Our patient was admitted in a critical condition so there was an urgent need to identify her infection to develop a suitable treatment plan. We used mNGS to quickly diagnose the type and virulence of the pathogen, including the drug resistance genes. However, our bacterial culture results, rather than mNGS, suggested infection with pan-sensitive, not ESBL-producing K. pneumoniae. mNGS would have been challenging if the available sequence of the drug resistance gene had been too short; if the identified genes did not encode the corresponding protein, so no ESBL enzyme was produced; and if bacterial culture findings showed mostly dominant bacteria. Additionally, we emphasize that mNGS cannot completely replace bacterial culture as a diagnostic tool. The advantage of mNGS lies in its rapid identification of pathogens and clear guidance for the treatment of severe infections. However, in clinical practice, the use of a new diagnostic method and broad-spectrum antibiotics is generally avoided, thus limiting the ability to select appropriate antibiotics to findings from basic culture and susceptibility tests.

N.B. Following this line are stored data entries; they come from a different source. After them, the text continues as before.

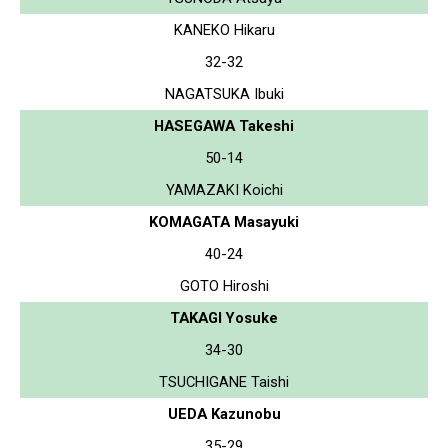
KANEKO Hikaru
32-32
NAGATSUKA Ibuki
HASEGAWA Takeshi
50-14
YAMAZAKI Koichi
KOMAGATA Masayuki
40-24
GOTO Hiroshi
TAKAGI Yosuke
34-30
TSUCHIGANE Taishi
UEDA Kazunobu
35-29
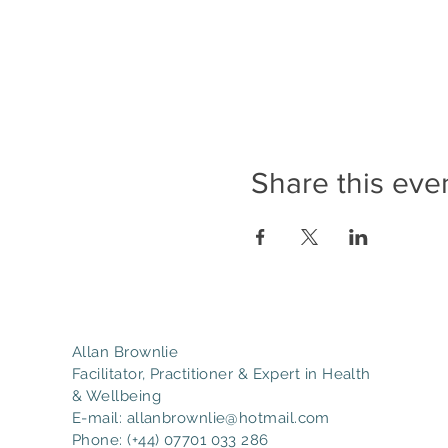
Share this eve
Allan Brownlie
Facilitator, Practitioner & Expert in Health
& Wellbeing
E-mail:
allanbrownlie@hotmail.com
Phone: (+44) 07701 033 286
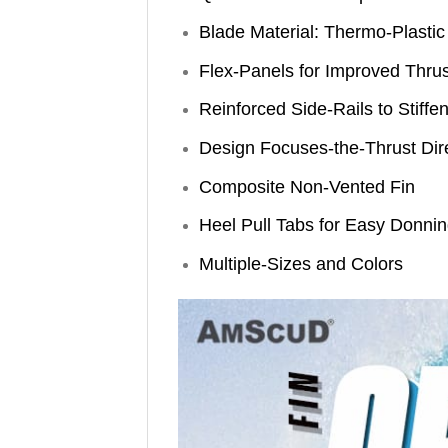
Blade Material: Thermo-Plastic
Flex-Panels for Improved Thrus
Reinforced Side-Rails to Stiffe
Design Focuses-the-Thrust Dir
Composite Non-Vented Fin
Heel Pull Tabs for Easy Donnin
Multiple-Sizes and Colors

For patients with liver abscesses caused by hvKP, which are not easily diagnosed clinically, mNGS can rapidly identify the pathogen and analyze drug resistance/virulence genes within the range of accessibility. This aids the timely adjustment of treatment, curbs bacterial drug resistance, realizes the rational use of antibiotics, and reduces the economic and social burden of infectious diseases.
Footnotes
Ethics approval and consent to participate
The study has been approved by the Ethics Committee of the First Affiliated Hospital of Zhengzhou University. Written informed consent was obtained from the patient and her family for the publication of this case report and accompanying images.
Declaration of conflicting interest
The authors declare that there is no conflict of interest.
Funding
This work was supported by a grant from the Key Scientific Research Projects of Colleges and Universities in Henan Province (grant no. 19A320091).